◆ Problem:
Rewrite the data, changing "common name" to "everyday name" and keeping everything else the same. Leave out the pictures.

# # # # #

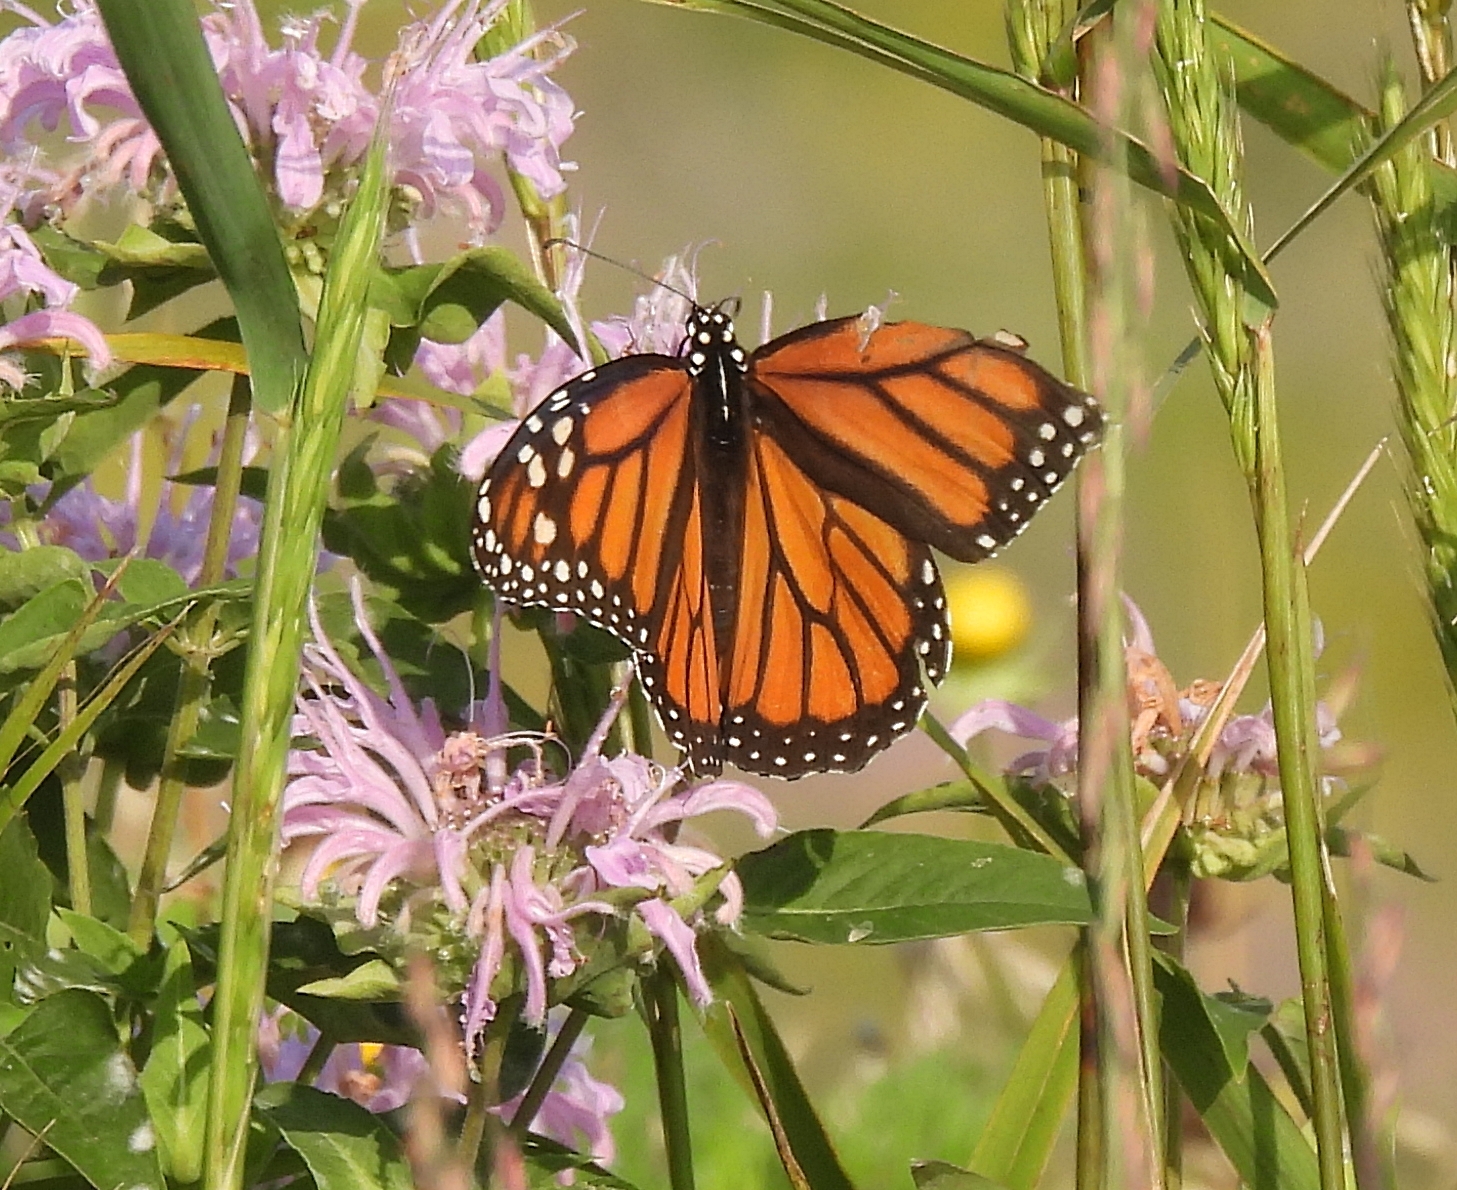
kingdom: Animalia
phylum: Arthropoda
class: Insecta
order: Lepidoptera
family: Nymphalidae
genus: Danaus
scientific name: Danaus plexippus
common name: Monarch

# # # # #

◆ The reply:
kingdom: Animalia
phylum: Arthropoda
class: Insecta
order: Lepidoptera
family: Nymphalidae
genus: Danaus
scientific name: Danaus plexippus
everyday name: Monarch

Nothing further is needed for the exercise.